[[ Input data, beginning ]]

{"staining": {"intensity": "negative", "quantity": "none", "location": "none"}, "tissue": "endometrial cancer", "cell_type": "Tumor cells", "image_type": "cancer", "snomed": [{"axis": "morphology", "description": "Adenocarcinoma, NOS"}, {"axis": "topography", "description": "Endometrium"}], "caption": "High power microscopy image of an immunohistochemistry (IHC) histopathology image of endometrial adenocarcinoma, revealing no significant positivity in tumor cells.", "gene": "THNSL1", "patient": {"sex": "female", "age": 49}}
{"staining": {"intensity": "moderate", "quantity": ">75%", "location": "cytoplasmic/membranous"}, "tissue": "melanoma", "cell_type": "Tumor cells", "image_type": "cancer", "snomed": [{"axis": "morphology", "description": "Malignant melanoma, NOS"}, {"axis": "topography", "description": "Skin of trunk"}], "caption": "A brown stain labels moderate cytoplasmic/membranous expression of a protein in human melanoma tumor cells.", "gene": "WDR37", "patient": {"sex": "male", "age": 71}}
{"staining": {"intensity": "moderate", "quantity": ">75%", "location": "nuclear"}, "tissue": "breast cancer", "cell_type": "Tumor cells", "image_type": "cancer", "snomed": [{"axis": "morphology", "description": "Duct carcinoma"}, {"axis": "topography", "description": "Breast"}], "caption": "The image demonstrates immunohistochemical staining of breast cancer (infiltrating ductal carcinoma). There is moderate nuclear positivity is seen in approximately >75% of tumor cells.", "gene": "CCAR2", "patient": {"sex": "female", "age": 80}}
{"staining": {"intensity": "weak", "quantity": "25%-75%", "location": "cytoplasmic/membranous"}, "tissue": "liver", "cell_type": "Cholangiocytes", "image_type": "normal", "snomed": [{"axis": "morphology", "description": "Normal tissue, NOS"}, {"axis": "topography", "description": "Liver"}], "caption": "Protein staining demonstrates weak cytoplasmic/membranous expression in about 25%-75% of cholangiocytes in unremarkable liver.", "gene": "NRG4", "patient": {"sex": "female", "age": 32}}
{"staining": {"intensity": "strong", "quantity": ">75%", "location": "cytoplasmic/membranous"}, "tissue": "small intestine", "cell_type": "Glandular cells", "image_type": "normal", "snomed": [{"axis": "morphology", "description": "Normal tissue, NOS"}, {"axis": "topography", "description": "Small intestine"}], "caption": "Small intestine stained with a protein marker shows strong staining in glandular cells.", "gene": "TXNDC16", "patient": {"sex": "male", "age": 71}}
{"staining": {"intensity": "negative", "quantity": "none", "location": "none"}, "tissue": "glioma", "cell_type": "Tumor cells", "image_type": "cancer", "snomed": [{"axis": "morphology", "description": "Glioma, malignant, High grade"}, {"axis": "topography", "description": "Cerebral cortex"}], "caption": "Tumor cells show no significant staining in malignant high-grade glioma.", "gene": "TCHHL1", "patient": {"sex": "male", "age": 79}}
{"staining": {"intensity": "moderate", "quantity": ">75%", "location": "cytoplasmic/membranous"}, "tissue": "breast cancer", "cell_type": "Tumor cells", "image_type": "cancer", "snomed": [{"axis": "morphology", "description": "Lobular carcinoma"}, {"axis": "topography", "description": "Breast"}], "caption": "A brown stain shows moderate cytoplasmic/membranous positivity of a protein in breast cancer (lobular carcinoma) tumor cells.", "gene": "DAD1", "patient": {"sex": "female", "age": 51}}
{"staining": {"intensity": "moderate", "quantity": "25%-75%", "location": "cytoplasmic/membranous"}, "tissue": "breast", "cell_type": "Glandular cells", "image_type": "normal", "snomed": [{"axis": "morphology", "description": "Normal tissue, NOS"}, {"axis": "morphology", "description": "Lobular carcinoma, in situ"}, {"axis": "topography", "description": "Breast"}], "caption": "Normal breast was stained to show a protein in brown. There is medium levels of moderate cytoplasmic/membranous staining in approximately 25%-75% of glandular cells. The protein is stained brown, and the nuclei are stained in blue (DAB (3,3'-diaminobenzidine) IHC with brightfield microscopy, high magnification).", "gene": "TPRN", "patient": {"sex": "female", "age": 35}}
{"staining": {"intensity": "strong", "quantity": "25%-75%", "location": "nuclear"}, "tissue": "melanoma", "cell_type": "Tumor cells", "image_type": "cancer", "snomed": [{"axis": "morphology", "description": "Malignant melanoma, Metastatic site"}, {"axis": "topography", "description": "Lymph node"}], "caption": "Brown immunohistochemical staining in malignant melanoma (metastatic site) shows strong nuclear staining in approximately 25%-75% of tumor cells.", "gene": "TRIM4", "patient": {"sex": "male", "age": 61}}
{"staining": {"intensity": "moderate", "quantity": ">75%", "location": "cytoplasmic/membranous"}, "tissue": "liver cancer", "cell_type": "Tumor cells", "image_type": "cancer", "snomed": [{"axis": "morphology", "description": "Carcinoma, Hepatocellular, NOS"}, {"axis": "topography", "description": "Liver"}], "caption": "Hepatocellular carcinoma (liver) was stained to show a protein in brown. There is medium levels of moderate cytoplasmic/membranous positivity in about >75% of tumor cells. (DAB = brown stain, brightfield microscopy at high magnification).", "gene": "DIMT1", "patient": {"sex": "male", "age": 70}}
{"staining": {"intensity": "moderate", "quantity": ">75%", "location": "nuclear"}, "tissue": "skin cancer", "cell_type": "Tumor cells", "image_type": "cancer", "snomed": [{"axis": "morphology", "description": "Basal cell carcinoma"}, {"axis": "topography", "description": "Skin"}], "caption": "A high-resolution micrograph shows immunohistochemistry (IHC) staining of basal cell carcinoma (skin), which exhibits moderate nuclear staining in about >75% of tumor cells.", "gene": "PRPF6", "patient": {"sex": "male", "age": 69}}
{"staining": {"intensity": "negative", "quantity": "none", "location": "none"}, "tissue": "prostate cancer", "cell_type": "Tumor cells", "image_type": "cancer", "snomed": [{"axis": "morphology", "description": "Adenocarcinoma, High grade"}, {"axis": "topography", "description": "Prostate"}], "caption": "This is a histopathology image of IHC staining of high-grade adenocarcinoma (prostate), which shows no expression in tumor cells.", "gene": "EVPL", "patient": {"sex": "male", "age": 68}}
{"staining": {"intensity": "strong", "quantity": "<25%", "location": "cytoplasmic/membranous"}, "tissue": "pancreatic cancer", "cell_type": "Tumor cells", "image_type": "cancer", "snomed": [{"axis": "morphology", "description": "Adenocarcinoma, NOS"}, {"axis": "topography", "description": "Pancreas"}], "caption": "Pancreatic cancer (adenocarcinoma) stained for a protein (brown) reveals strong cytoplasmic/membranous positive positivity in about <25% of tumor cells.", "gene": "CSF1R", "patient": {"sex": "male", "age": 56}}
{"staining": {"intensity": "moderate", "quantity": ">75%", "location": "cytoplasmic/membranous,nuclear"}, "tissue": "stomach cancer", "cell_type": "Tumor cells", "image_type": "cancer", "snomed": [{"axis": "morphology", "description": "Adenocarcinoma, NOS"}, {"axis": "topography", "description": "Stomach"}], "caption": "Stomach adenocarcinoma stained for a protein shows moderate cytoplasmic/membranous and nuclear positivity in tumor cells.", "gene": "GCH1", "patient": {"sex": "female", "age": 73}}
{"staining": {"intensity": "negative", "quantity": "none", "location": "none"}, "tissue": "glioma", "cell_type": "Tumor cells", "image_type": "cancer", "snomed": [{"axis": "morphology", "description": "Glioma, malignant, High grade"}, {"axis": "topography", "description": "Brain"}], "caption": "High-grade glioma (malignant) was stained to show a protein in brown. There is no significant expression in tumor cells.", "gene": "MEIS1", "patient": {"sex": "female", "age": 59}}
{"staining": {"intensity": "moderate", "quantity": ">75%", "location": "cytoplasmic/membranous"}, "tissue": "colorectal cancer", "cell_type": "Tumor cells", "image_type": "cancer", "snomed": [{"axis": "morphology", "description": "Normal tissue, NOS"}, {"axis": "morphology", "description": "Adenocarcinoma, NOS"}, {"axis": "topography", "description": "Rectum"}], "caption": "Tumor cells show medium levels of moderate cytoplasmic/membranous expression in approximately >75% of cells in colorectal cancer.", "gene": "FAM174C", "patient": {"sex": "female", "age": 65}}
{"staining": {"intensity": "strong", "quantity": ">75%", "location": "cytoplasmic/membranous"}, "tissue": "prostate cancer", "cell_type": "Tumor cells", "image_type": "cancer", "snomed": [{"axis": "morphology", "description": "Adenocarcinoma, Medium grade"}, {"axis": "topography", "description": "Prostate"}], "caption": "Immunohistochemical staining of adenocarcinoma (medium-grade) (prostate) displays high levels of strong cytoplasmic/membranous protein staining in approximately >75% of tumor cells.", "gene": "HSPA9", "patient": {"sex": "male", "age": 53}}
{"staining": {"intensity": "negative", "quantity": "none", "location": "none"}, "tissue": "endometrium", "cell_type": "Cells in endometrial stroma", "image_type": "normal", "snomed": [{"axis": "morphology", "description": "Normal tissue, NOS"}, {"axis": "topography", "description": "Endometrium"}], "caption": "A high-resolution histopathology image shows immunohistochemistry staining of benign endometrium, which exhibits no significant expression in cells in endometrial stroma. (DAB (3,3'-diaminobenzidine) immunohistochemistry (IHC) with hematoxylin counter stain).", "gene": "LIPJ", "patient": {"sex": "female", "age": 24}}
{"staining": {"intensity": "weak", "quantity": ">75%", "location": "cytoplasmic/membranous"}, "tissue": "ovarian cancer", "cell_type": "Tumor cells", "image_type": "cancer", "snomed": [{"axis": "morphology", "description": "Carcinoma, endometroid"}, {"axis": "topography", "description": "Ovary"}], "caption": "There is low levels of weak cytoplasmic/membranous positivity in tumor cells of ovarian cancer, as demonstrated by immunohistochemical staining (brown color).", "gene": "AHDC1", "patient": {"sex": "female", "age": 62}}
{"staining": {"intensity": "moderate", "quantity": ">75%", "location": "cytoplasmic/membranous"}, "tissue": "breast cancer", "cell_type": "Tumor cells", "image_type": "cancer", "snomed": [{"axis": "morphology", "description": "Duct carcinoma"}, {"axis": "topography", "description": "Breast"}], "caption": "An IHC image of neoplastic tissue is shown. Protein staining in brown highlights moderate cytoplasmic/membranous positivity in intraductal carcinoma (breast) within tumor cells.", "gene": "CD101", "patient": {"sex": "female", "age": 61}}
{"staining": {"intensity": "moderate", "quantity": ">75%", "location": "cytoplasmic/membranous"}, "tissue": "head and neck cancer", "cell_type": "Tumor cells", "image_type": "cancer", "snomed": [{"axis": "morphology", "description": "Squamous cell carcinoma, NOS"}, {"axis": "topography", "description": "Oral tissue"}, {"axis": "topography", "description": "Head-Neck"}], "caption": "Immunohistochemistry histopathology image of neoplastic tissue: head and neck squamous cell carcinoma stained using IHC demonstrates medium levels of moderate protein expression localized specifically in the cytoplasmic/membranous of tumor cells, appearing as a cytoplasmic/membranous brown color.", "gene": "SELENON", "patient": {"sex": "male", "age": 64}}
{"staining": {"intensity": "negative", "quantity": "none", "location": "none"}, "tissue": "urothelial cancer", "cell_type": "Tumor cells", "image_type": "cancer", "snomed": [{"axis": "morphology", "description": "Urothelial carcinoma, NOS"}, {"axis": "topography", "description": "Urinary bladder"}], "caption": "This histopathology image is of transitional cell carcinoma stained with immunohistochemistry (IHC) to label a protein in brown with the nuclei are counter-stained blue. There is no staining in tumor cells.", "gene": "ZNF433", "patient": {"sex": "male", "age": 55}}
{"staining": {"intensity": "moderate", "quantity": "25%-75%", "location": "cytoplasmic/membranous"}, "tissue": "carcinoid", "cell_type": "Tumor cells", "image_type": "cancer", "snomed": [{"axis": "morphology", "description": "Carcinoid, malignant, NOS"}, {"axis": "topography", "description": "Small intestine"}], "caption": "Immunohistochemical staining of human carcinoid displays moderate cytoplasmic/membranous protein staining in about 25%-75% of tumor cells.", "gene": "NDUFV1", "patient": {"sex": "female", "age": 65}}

[[ Input data, end ]]

- **Required work**
Beginning at the first line of the records, give again each line exactly as written, ending with the line that contains "brown stain labels".

- **Answer to this exercise**
{"staining": {"intensity": "negative", "quantity": "none", "location": "none"}, "tissue": "endometrial cancer", "cell_type": "Tumor cells", "image_type": "cancer", "snomed": [{"axis": "morphology", "description": "Adenocarcinoma, NOS"}, {"axis": "topography", "description": "Endometrium"}], "caption": "High power microscopy image of an immunohistochemistry (IHC) histopathology image of endometrial adenocarcinoma, revealing no significant positivity in tumor cells.", "gene": "THNSL1", "patient": {"sex": "female", "age": 49}}
{"staining": {"intensity": "moderate", "quantity": ">75%", "location": "cytoplasmic/membranous"}, "tissue": "melanoma", "cell_type": "Tumor cells", "image_type": "cancer", "snomed": [{"axis": "morphology", "description": "Malignant melanoma, NOS"}, {"axis": "topography", "description": "Skin of trunk"}], "caption": "A brown stain labels moderate cytoplasmic/membranous expression of a protein in human melanoma tumor cells.", "gene": "WDR37", "patient": {"sex": "male", "age": 71}}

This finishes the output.